The CrowdStrike fiasco wiped out $380 million of Delta revenue. Was it even worse than feared?
The six major airlines were expected to log a loss totalling $860 million due to the outage.
The CrowdStrike outage cost Delta Air Lines $380 million in direct revenue loss for the three months that ended in September, according to Delta’s latest earnings report.
Earlier, insurer Parametrix estimated that Fortune 500 companies would suffer from a total financial loss of $5.4 billion from the outage. The airline industry was projected to be one of the most heavily impacted industries, with the six major airlines expected to log a $860 million loss. If that aligns with the actual number, Delta’s $380 million shortfall would account for almost half of the entire airline industry’s loss and around 7% of all Fortune 500 companies’ losses.

**DATA SHOWN**

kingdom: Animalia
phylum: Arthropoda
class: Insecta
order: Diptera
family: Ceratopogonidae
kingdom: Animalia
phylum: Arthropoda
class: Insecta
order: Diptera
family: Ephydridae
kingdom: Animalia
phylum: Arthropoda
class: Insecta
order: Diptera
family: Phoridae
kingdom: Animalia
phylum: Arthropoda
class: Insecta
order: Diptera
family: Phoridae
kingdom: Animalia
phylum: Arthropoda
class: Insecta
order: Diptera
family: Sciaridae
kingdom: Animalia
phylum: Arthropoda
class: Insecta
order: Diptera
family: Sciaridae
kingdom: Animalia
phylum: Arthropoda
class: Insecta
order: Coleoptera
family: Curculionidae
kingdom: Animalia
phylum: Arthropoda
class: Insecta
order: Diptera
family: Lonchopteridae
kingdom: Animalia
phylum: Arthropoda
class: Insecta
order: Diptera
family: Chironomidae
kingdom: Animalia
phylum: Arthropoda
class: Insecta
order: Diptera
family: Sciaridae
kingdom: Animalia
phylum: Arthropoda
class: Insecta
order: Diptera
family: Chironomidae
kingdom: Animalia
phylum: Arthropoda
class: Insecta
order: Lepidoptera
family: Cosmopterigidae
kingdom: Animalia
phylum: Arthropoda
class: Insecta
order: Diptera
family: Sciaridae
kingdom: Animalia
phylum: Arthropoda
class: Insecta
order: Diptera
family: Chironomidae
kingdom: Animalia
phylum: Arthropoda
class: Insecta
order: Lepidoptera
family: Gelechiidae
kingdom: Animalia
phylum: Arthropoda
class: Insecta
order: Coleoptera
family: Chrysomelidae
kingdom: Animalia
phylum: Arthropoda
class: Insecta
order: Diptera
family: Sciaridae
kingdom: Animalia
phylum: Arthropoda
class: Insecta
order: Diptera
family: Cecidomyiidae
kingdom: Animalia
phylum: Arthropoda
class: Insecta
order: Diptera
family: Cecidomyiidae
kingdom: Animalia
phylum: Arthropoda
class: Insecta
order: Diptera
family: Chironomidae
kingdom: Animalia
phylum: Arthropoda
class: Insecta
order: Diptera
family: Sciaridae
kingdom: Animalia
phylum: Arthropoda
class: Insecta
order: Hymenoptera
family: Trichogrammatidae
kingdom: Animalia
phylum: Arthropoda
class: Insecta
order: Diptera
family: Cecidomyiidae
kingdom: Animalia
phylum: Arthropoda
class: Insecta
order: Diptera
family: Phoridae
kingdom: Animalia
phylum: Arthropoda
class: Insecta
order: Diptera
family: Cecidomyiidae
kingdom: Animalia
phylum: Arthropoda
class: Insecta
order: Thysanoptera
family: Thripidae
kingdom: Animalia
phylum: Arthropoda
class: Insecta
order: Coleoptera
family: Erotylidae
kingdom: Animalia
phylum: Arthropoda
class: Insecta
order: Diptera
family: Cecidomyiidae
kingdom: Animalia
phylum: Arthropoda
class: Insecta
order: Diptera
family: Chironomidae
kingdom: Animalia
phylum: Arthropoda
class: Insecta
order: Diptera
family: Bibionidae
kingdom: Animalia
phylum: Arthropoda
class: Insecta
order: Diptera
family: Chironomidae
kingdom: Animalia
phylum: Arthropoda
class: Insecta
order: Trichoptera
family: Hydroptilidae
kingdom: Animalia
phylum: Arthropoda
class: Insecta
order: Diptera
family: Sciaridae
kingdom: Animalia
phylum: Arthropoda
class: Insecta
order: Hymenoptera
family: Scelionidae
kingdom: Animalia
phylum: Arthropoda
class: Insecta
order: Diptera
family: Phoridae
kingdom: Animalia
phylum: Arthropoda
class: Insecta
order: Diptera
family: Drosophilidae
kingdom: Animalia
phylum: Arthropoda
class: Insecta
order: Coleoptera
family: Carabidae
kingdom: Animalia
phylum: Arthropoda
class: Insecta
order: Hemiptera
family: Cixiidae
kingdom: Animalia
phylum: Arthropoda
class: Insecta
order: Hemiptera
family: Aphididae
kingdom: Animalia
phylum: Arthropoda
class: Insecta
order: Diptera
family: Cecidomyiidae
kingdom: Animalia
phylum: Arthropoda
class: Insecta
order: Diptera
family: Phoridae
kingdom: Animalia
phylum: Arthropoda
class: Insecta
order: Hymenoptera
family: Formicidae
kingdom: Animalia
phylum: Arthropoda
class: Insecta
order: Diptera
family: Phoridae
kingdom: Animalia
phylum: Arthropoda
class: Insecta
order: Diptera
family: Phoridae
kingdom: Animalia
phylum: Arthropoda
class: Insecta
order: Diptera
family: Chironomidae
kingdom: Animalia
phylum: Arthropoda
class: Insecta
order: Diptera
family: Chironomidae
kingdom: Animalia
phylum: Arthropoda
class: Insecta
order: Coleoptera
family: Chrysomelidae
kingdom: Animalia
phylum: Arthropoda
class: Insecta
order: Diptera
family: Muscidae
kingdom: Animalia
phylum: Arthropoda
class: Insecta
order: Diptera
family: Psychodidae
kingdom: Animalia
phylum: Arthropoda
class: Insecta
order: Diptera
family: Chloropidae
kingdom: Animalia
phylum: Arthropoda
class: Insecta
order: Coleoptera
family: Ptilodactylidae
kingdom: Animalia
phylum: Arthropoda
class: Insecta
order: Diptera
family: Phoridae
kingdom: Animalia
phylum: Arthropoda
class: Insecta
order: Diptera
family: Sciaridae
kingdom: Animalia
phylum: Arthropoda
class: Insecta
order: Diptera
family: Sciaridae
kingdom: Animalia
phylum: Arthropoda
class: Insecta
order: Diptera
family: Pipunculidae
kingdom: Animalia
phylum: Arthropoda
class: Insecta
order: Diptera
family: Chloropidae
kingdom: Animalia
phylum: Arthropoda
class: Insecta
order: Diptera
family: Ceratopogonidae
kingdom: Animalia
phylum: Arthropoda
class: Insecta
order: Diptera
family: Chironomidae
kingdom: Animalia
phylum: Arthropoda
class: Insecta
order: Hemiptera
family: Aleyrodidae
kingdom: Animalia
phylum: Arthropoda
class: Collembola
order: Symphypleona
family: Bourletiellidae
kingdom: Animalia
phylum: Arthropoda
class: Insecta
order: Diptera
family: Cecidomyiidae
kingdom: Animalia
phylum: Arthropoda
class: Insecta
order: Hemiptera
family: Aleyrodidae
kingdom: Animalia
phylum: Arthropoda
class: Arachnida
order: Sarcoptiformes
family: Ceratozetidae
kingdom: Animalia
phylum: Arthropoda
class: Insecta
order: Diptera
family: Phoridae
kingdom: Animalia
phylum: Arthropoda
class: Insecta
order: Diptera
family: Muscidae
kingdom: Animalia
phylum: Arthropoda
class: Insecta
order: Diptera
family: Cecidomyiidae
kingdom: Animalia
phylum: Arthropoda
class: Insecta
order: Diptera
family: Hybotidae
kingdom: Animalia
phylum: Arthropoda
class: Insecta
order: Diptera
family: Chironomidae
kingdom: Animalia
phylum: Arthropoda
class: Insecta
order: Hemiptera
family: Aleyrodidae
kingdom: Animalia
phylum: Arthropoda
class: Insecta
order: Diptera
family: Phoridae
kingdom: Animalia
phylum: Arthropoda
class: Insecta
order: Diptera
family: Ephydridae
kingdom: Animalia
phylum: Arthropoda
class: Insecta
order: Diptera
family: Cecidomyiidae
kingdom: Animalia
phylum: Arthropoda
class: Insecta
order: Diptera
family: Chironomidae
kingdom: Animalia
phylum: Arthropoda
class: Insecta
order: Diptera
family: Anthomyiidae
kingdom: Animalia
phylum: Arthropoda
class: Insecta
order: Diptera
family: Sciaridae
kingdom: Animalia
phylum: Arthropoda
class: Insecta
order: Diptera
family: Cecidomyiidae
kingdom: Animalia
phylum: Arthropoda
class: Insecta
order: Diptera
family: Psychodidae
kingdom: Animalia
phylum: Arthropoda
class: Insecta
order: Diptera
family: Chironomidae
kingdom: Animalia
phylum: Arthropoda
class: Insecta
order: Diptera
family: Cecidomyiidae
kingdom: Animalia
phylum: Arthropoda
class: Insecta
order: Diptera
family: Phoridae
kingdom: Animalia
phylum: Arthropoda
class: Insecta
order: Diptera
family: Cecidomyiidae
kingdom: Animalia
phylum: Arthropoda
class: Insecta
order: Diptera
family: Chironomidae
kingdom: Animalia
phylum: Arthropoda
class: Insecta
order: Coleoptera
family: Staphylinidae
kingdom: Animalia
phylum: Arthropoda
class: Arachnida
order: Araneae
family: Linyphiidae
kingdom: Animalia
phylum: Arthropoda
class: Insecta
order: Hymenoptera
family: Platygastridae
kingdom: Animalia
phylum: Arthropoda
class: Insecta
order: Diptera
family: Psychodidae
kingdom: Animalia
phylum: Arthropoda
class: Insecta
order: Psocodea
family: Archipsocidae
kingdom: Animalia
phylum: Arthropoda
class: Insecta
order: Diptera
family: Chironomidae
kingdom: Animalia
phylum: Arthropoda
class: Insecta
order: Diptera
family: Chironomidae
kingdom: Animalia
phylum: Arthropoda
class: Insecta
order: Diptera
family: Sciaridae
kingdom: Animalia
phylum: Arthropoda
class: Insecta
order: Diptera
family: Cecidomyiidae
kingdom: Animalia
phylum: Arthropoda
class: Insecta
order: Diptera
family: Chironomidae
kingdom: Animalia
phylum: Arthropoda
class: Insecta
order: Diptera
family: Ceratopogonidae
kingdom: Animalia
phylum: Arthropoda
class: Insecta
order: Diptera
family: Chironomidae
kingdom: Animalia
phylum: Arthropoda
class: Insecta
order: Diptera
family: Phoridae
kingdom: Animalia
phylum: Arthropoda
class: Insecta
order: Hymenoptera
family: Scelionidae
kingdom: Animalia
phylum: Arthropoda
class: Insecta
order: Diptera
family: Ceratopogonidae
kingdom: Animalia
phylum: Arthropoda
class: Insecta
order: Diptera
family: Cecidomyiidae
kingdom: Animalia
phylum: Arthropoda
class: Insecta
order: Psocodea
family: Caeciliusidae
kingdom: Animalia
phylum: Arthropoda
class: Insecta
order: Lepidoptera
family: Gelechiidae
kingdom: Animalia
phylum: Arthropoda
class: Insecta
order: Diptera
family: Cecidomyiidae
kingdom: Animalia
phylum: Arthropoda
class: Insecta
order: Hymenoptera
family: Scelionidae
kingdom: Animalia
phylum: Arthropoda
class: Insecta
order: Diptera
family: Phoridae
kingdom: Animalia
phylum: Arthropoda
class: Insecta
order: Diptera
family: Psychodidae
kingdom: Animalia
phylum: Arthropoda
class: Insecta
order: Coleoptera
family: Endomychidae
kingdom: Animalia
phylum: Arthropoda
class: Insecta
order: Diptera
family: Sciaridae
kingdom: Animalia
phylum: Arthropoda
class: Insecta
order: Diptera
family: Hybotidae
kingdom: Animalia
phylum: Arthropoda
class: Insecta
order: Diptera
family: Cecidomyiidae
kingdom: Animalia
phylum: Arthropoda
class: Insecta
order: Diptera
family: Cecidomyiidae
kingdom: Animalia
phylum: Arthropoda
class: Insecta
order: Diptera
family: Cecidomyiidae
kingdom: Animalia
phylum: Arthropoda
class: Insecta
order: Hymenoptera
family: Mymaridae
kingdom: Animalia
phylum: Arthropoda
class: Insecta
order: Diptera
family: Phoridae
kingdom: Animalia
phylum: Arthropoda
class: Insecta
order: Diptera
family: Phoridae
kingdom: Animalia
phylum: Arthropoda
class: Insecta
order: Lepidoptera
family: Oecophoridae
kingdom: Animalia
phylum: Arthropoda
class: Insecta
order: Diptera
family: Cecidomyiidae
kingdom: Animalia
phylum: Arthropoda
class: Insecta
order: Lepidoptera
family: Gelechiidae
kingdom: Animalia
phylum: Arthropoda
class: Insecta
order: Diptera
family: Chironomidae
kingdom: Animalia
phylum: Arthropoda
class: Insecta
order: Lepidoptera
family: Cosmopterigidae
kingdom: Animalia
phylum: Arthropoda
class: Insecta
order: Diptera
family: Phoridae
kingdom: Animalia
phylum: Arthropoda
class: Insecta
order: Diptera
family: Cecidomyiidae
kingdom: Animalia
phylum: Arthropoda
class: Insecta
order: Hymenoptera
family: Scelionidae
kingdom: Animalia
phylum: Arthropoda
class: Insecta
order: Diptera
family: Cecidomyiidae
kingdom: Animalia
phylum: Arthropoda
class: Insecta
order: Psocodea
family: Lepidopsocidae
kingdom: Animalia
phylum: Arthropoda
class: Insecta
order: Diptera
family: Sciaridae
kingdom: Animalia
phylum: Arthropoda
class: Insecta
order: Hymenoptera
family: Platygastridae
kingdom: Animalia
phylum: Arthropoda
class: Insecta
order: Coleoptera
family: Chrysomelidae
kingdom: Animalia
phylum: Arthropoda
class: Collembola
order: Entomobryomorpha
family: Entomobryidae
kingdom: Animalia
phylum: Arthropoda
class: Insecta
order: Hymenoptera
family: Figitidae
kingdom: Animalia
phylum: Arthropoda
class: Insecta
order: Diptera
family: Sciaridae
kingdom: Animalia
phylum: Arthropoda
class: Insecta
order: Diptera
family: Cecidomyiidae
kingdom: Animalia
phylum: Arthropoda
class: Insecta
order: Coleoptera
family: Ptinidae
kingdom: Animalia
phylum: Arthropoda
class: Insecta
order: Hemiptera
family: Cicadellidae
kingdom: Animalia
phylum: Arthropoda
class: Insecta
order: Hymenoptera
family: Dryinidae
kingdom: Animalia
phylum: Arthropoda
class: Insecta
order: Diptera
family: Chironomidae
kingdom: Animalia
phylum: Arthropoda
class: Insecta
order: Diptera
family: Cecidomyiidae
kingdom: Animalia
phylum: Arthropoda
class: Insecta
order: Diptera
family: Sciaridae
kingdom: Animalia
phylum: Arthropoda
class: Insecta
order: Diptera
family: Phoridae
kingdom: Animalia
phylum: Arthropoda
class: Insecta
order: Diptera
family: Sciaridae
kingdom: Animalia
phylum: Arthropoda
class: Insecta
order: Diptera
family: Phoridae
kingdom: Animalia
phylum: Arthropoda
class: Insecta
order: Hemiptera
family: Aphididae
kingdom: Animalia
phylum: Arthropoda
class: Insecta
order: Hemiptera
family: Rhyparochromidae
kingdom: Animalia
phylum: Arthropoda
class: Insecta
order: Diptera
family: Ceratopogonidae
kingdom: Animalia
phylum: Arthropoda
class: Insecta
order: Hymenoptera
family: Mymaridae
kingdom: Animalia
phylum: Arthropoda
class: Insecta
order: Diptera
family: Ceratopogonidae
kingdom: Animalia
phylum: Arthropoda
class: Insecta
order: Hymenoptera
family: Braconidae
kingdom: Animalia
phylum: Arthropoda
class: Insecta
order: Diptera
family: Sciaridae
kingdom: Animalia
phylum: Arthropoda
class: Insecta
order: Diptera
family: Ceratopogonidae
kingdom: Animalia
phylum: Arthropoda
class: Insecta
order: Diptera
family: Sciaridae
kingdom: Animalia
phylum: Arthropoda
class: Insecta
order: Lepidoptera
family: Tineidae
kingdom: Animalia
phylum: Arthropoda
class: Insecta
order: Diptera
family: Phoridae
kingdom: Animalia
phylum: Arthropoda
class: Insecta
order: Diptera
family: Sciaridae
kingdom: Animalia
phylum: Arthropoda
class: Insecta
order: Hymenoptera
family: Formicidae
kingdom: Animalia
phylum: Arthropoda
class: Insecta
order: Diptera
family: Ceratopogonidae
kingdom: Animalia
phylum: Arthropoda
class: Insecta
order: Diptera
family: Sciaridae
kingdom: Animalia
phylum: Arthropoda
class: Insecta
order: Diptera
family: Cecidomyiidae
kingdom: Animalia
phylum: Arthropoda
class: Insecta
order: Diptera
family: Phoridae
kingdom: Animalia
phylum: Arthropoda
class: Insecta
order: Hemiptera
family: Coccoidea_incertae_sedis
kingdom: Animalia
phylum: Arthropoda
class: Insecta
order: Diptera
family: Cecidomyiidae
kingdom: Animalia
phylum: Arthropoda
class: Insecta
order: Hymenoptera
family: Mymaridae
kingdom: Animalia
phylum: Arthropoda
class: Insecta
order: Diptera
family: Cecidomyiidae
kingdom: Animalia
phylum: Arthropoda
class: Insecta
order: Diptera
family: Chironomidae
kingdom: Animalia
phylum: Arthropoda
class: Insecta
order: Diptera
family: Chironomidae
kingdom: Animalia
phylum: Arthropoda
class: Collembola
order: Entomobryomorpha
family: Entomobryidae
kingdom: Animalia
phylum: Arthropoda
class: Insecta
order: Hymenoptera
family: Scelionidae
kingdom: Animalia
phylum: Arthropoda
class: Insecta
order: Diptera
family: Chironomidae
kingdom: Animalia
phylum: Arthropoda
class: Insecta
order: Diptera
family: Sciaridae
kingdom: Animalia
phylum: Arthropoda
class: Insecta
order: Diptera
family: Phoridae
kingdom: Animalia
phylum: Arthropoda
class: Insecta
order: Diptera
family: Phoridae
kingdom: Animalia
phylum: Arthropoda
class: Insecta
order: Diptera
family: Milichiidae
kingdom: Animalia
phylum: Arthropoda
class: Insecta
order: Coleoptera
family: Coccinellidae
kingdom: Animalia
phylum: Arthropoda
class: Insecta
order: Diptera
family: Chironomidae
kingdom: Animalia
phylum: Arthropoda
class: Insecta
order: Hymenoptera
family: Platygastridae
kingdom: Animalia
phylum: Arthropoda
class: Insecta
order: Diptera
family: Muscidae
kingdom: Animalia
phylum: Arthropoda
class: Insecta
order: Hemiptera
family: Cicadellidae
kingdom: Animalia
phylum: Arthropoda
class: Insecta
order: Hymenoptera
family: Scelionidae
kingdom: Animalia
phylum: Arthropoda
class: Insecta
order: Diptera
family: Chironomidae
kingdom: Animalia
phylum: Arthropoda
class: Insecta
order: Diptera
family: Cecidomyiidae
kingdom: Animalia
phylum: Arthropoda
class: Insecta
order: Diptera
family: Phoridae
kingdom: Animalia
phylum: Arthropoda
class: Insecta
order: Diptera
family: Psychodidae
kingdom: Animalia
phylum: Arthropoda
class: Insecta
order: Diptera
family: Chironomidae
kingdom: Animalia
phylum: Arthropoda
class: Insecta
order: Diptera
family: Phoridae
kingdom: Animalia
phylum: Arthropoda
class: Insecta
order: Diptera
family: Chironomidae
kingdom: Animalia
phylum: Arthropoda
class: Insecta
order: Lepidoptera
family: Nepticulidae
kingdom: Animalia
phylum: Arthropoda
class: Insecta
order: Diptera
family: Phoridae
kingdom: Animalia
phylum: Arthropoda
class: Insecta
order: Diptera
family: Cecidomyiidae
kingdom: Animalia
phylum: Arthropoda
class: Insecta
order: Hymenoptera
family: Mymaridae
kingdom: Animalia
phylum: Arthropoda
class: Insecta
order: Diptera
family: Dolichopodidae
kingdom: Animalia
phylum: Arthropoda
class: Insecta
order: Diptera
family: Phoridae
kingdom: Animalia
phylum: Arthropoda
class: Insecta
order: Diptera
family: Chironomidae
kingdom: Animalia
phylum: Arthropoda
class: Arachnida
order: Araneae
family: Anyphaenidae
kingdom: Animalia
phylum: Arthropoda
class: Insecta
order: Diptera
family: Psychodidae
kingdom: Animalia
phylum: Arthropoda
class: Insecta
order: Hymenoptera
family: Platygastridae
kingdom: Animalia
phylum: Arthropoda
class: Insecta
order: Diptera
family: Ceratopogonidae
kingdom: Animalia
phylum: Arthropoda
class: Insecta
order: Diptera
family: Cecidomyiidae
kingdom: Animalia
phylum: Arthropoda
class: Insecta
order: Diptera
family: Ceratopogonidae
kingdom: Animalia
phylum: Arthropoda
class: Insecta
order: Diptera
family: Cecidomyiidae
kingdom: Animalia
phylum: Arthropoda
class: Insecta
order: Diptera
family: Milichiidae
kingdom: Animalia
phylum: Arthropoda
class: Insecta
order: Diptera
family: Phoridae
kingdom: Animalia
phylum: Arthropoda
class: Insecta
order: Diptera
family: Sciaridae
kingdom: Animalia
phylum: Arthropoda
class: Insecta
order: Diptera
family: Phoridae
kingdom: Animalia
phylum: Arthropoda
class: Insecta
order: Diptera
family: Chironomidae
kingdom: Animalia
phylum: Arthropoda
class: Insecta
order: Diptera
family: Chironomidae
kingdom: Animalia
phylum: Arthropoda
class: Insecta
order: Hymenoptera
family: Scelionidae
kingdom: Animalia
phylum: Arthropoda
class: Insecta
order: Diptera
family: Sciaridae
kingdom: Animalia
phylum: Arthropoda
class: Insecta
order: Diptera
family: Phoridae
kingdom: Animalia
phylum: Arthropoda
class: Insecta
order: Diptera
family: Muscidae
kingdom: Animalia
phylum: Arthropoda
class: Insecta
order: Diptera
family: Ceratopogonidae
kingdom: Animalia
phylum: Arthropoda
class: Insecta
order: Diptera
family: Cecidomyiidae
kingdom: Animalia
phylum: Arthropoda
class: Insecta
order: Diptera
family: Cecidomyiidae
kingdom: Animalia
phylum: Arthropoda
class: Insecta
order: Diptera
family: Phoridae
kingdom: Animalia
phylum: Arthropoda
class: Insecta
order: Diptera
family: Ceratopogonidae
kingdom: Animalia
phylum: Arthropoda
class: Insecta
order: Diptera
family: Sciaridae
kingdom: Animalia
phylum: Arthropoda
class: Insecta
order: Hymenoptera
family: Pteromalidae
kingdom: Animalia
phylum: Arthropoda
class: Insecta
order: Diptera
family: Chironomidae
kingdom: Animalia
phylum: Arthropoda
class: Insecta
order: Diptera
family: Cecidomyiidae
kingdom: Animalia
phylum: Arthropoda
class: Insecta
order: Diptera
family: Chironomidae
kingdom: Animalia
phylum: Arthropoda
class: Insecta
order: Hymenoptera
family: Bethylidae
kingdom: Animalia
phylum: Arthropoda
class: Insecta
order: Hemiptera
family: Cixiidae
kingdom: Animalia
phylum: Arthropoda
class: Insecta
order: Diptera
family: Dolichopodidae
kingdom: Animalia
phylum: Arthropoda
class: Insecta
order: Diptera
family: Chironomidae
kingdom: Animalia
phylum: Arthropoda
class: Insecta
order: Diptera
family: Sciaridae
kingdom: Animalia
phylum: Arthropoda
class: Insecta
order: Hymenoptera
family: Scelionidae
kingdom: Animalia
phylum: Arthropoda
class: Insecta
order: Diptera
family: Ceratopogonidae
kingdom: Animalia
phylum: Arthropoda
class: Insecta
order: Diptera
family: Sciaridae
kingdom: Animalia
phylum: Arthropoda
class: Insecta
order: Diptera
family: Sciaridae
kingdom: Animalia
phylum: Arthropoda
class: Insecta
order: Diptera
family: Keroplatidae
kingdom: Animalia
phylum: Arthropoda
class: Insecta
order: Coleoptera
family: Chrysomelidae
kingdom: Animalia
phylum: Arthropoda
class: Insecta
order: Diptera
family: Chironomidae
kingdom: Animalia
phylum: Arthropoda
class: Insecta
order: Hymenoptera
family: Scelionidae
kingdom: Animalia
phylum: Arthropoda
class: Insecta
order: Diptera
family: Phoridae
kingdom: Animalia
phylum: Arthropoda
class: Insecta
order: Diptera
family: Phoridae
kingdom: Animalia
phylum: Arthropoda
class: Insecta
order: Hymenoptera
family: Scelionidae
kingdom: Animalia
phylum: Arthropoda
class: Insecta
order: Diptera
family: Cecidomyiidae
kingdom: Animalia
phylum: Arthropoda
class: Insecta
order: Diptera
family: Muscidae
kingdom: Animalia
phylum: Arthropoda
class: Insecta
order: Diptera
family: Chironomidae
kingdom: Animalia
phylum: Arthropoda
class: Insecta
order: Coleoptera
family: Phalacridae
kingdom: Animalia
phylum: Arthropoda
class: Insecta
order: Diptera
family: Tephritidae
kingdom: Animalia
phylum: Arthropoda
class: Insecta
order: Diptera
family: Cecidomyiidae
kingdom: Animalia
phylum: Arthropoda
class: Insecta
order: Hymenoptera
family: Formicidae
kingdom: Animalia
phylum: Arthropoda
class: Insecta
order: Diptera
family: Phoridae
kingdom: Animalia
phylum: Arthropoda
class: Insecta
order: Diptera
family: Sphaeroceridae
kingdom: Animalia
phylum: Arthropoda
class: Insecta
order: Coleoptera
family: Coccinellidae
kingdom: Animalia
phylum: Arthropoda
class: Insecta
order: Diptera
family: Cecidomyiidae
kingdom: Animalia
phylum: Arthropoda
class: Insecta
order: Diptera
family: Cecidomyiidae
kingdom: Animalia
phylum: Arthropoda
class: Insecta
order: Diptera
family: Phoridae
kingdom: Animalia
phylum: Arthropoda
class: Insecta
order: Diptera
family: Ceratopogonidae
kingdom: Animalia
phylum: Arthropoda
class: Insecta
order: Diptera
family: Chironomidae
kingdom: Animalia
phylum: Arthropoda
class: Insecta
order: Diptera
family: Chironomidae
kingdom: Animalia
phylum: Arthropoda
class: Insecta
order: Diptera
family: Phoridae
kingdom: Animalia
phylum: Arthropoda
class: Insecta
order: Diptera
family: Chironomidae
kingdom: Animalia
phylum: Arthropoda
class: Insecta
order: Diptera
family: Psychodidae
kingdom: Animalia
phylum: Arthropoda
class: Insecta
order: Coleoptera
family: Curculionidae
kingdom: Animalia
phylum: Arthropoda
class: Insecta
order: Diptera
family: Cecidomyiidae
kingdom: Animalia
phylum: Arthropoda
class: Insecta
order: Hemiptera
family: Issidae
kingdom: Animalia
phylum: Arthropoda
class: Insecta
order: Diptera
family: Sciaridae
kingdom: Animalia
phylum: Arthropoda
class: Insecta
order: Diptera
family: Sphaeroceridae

**REQUIRED ACTIONS**
- A) Reproduce the passage of the CrowdStrike outage article from "The six major airlines were" to "latest earnings report.".
- B) Write the next part of the article on the CrowdStrike outage's cost to Delta, starting after its final sentence.

**ANSWER SET**
- A)
The six major airlines were expected to log a loss totalling $860 million due to the outage.
The CrowdStrike outage cost Delta Air Lines $380 million in direct revenue loss for the three months that ended in September, according to Delta’s latest earnings report.

- B)
Delta was the most affected airline after the global IT outage in July, which hit about 8.5 million devices. The company was forced to cancel 7,000 flights over five days, according to its filings. Delta struggled even after rivals picked up normal operations; in comparison, United reportedly canceled 1,500 flights over a four-day period following the onset of the outage.
During an earnings call before market open on Thursday, Delta blamed the outage for a 45-cent dip in earnings per share, which came in at $1.50 per share, less than analysts’ expectations. Revenue was also short of Wall Street estimates.
Most of the revenue loss was driven by refunds and customer compensations. Reimbursement and crew expenses amounted to $170 million, or nearly half of the losses. CEO Ed Bastian told CNBC that Delta was seeking compensation from CrowdStrike and Microsoft.
Shares of Delta fell 3.7% immediately after market open on Thursday and gradually bounced back during intraday trading, though it was still 1.3% down in early afternoon. CrowdStrike stock was up 3.3% as of 1:30 p.m. ET on Thursday.